Sh*t and all that it implies…
So for some reason that somehow hints to a higher power in the lonely universe, several events among the social lives of myself and my friends have parallelled each other…unfortunately these parallels also hint that this higher power is an insufferable prick with a f*cked sense of humor.
Several of my friends including myself have unfortunately been posed with the dilemna of being the recipients of low grade crimes against humanity…not genocide or oppression but the little acts of casual rudeness and thoughtlessness that pile up resulting in the ocassional emotional conniption.
In other words, people f*cked us over and now we want to f*ck them over…
Ahhhh…but we’re supposed to be enlightened and accept the failings of our brothers and sisters. And isn’t this the better route because as much as we secretly enjoy revenge thrillers like the Count of Monte Cristo, Seven, and Oldboy, the little things done to us don’t really merit such an over-reaction.
I mean is it really feasible to imprison someone in your basement or wait years to enact some act of vengeance? Netflix has reduced their mailing time to one day! That’s still too long! Am I supposed to wait years to get back at my enemies when waiting a day for I Heart Huckabees is borderline torture?
And caging someone seems all well and good until you actually have to feed and take care of them.
But wait? What about the little lauded tool of passive aggression? Well that’s a mixed bag…that too takes too much energy as well. Not every one is Gandhi and can make a world empire give up because they can’t take you sitting around their country doing nothing…
Britain: Whatcha doing Gandhi?
Gandhi [sulking]: Nothing.
Britain: Come on. I need your people to sell goods to.
Gandhi: I don’t care.
Britain: I’m sorry I subjugated your people for almost a century.

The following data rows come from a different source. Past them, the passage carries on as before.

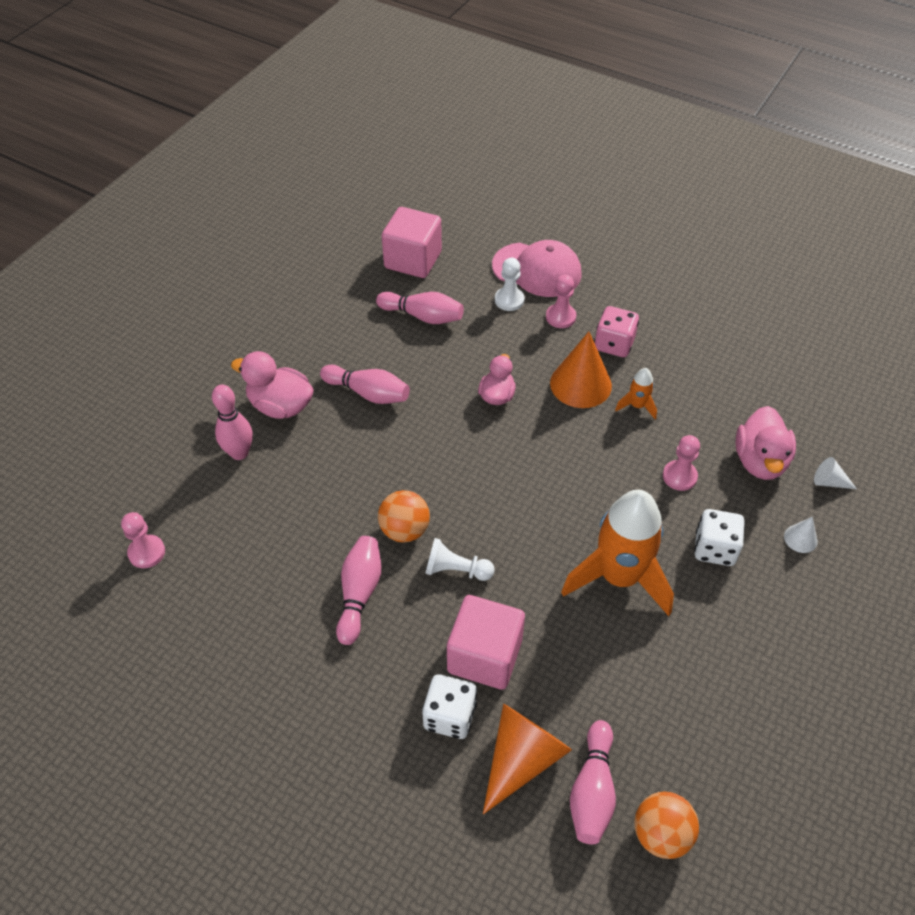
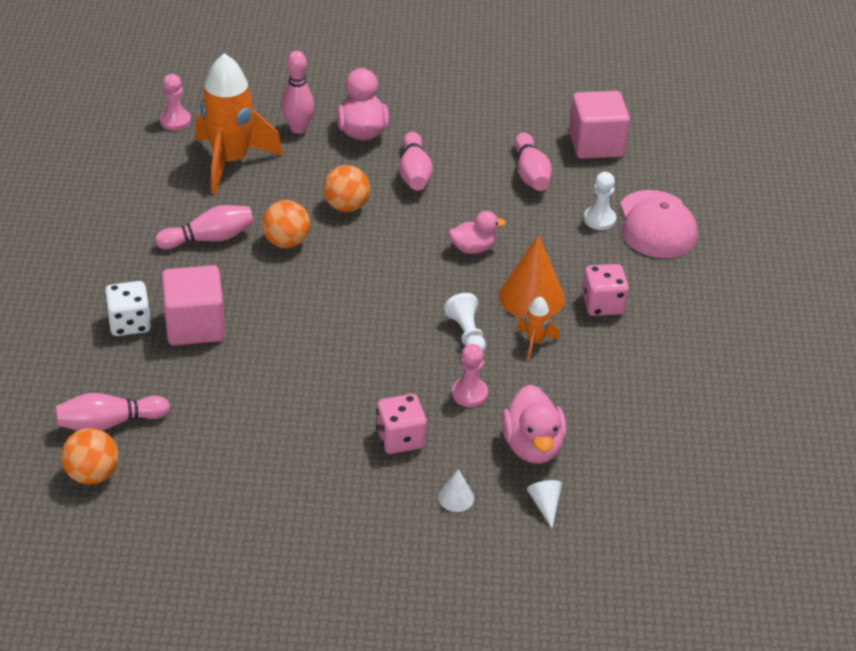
camera: 60 degrees right, 10 degrees down
(382, 462) = (346, 206): none -> orange ball
(456, 570) = (267, 283): white pawn -> white pawn (466, 334)
(522, 758) = (115, 375): orange cone -> none
(560, 317) = (607, 259): pink pawn -> none
(619, 577) = (325, 383): orange rocket -> orange rocket (231, 162)
(714, 548) = (400, 439): white dice -> pink dice
(760, 461) = (532, 446): pink duck -> pink duck turned 75 degrees counterclockwise

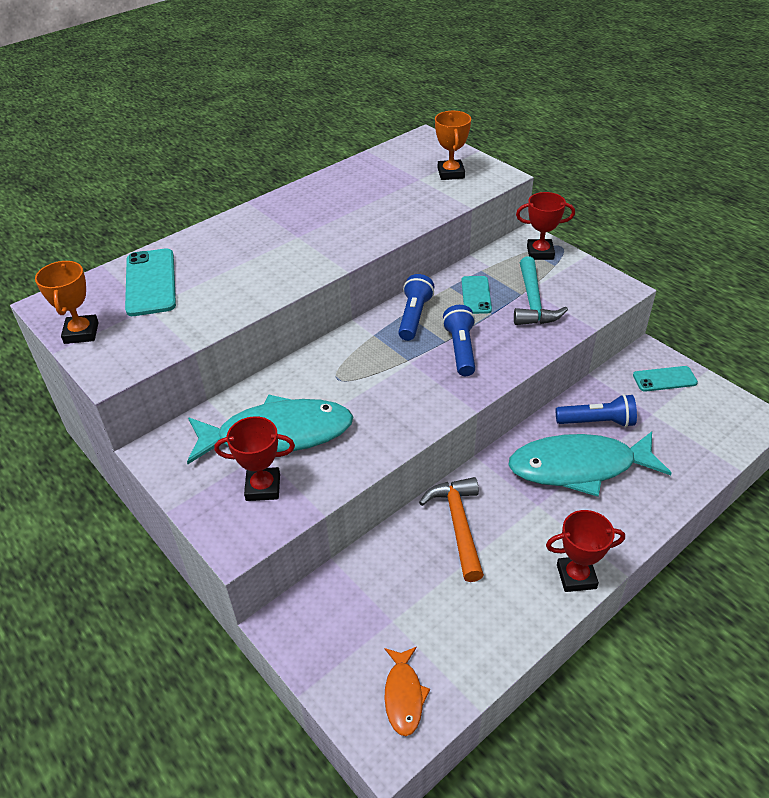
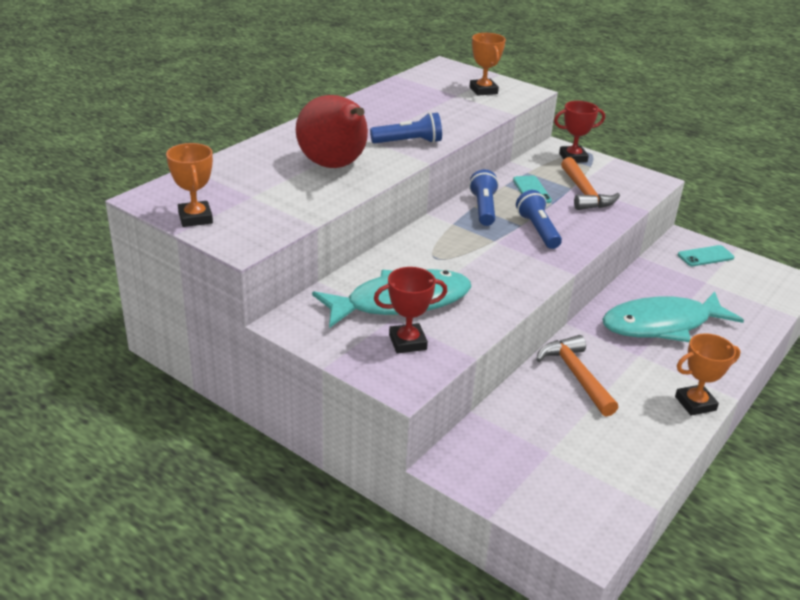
camera: 15 degrees left, 10 degrees down
(150, 282) = (243, 177): turquoise phone -> none
(248, 271) = (334, 166): none -> red pear
(404, 695) = (585, 506): orange fish -> none
(533, 302) = (584, 193): turquoise hammer -> orange hammer
(576, 576) = (695, 403): red trophy -> orange trophy
(597, 422) = (663, 291): blue flashlight -> blue flashlight (409, 142)

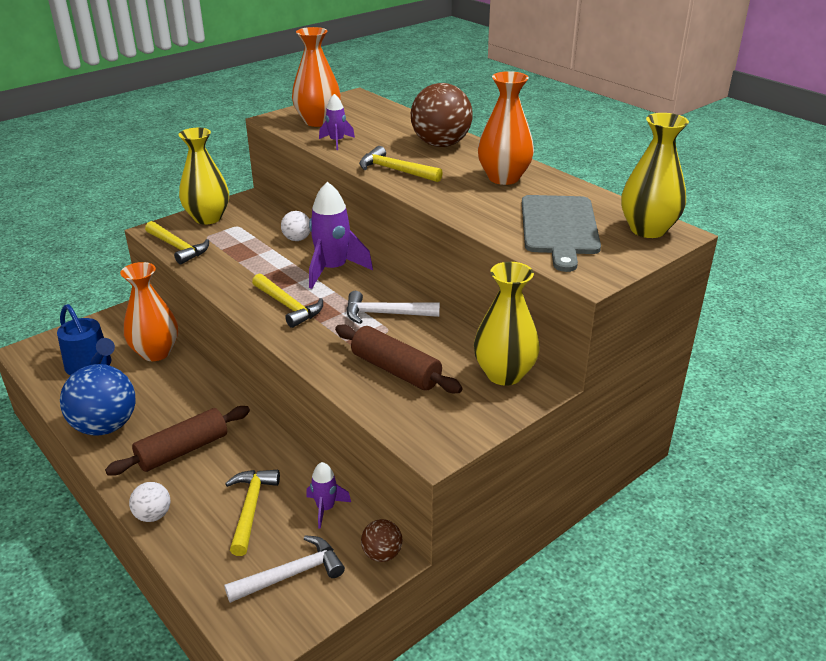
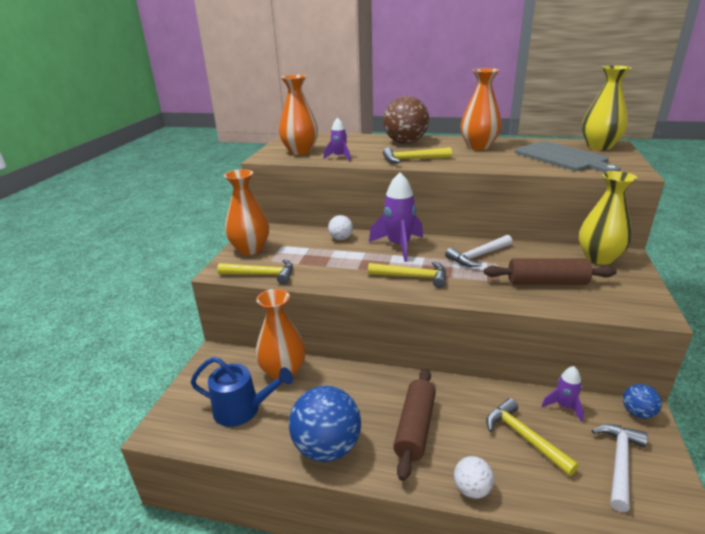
camera: 35 degrees left, 5 degrees down
(208, 218) = (250, 249): yellow vase -> orange vase
(382, 554) = (637, 413): brown ball -> blue ball

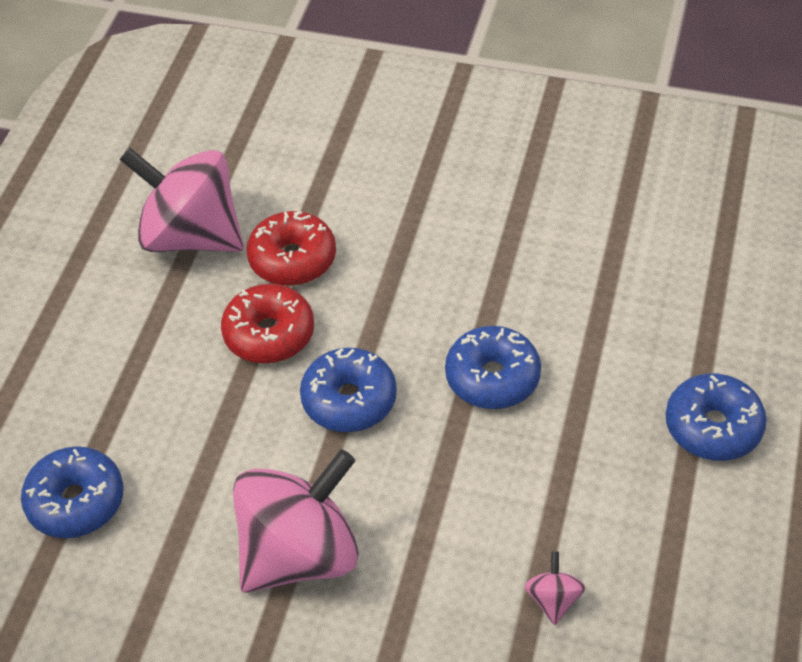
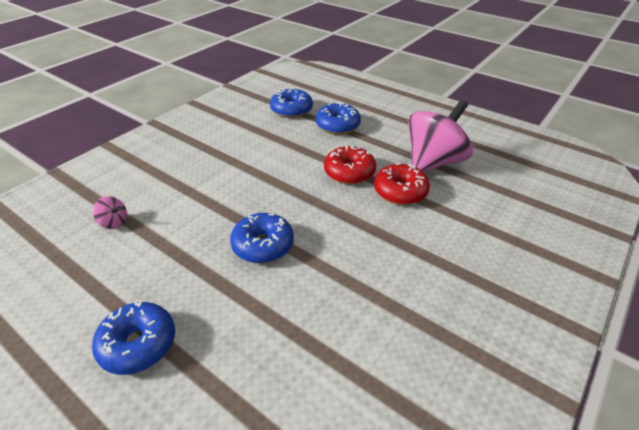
camera: 110 degrees right, 10 degrees down
(300, 554) = (217, 155): pink spinning top -> none
(349, 400) = (288, 188): blue donut -> blue donut (337, 126)

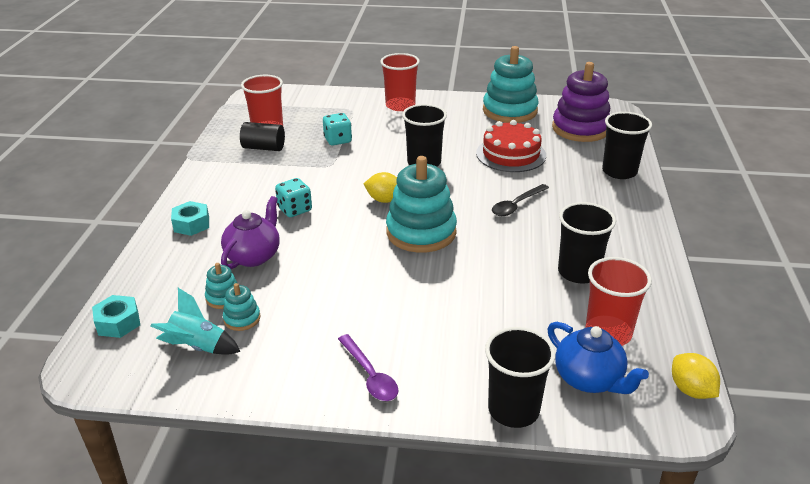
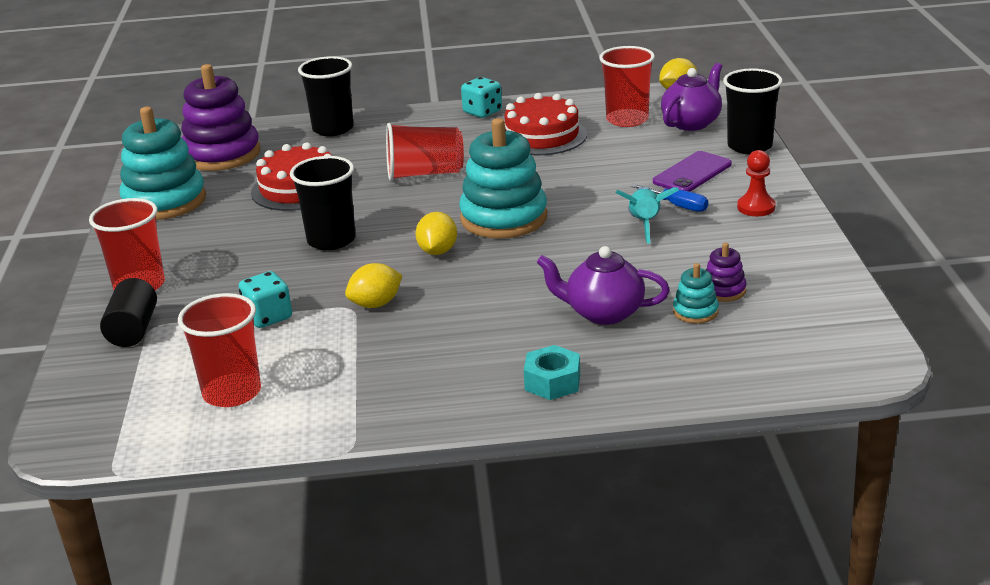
camera: 100 degrees left, 5 degrees down
(118, 322) = (786, 370): turquoise nut -> none
(198, 347) = (786, 304): turquoise rocket -> turquoise rocket (644, 225)
(242, 319) = (723, 290): turquoise stacking toy -> purple stacking toy
(264, 148) = (302, 379): black cylinder -> black cylinder (133, 330)
(295, 209) = (483, 309): turquoise dice -> turquoise dice (482, 112)
(328, 173) = (376, 304): none -> yellow lemon
(370, 375) = (756, 207): purple spoon -> red pawn
(398, 326) = (677, 206): none -> blue screwdriver
(462, 350) = (692, 173): none -> purple phone
(516, 205) = (424, 174): black spoon -> red cup
(578, 272) = (542, 136): black cup -> red cake
(589, 379) = (692, 123): blue teapot -> purple teapot

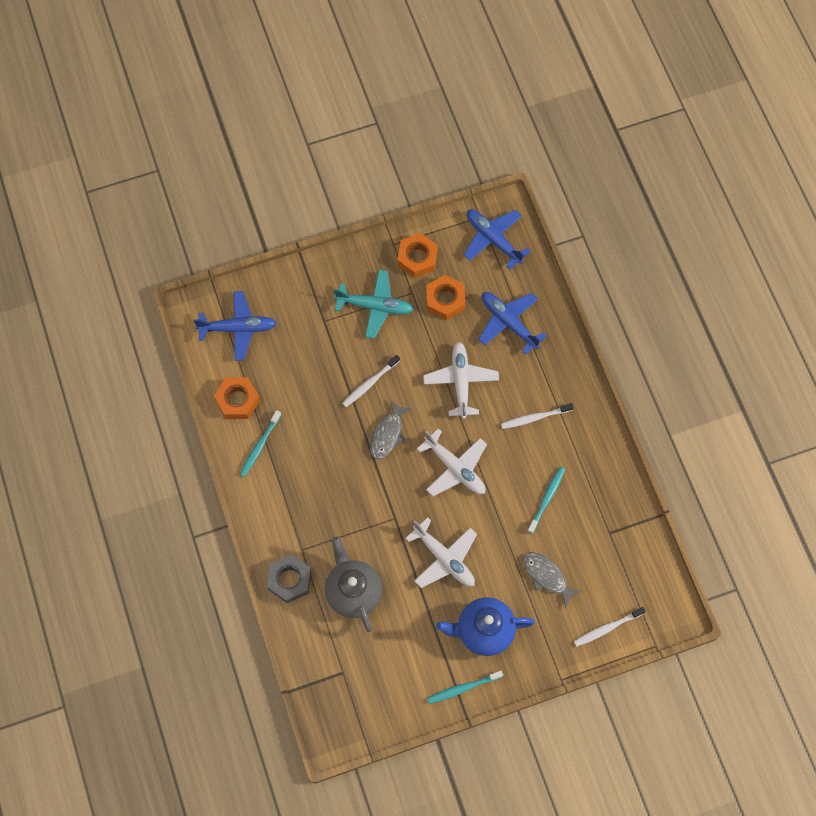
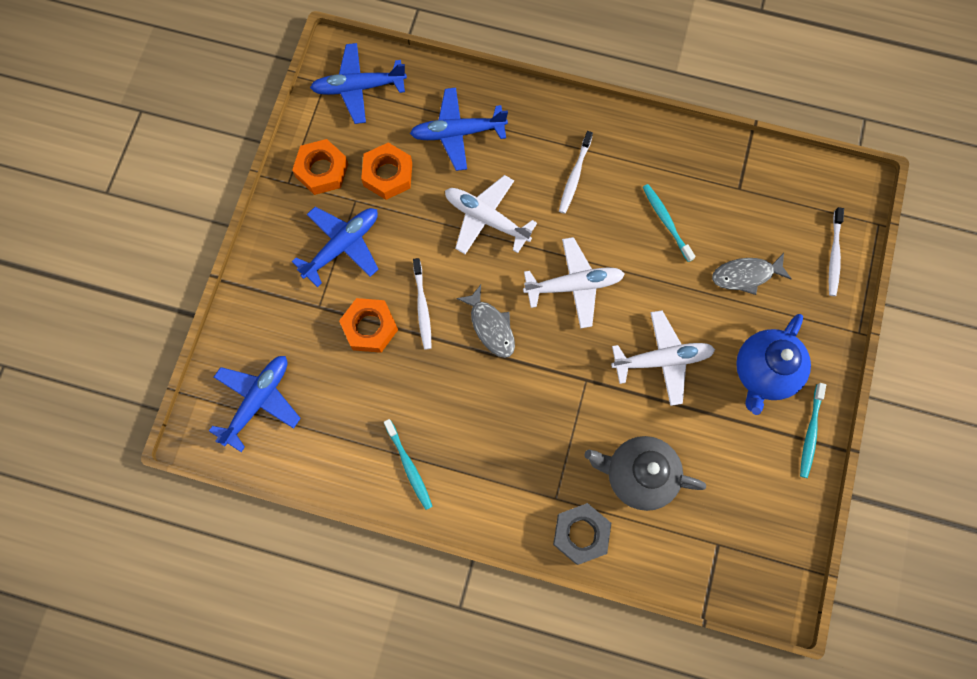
camera: 55 degrees left, 5 degrees up
(237, 400) = (340, 456): orange nut -> orange nut (370, 327)
(375, 307) = (342, 246): turquoise plane -> blue plane

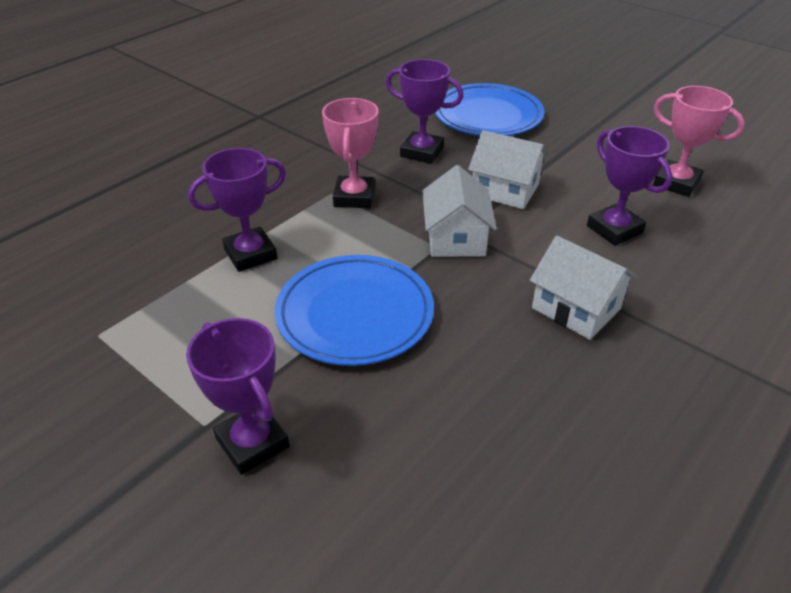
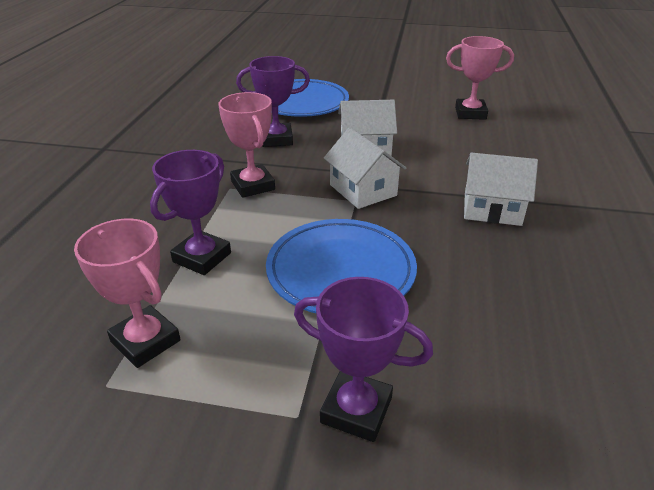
camera: 30 degrees left, 5 degrees down
(150, 311) = (145, 341): none -> pink trophy
(614, 229) = (463, 151): purple trophy -> none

Gandhi: Do I look like I care? Forget about it.
Britain: You’re obviously mad. Can we talk about it?
Gandhi: Nothing’s wrong. I want to watch tv.
Britain: You don’t even have a tv.
Gandhi: Whatever. I’m outta here.
Britain: Dammit Gandhi! We can’t live like this!
Gandhi: Then leave!
Britain: Maybe I will.
Gandhi: Then do it.
Britain: Fine I will. Then you’ll be sorry.
Gandhi: Go already. I don’t care.
See this is why they still name kids after him! Genius. On the other hand, my attempts at passive aggression are not nearly as eloquent…
Roommate: Hey Sang.
Me: Whats up.
Roommate: Did you shit on my bed?
Me: No.
Roommate: Are you sure?
Me: Yeah.
Roommate: Cause there’s a pile of warm shit on my bed and its got a post it note that says "You suck You suck You suck. Signed Not Sang".
Me: Wasn’t me man.
Roommate: Okay. Let me know if you know who did it.
Me: Sure thing.
Hmmm…what am I trying to say? Oh yeah. It’s not worth getting into a tizzy about this sort of thing. You ask for an apology and if you’re lucky you get one (I did and it was very much appreciated). Or you get back together with someone and its better to be with the one you love instead of being right. Or you remove yourself from having to deal with sh*t in the first place which is probably the best thing for everyone.
Okay. Enough introspection. Our first readthrough is Thur so things will hopefully get interesting after that…
This BLOG was brought to you by Frou Frou’s Let Go.
RANDOM SANG TRIVIA: At age 9, Sang was mauled by two french poodles.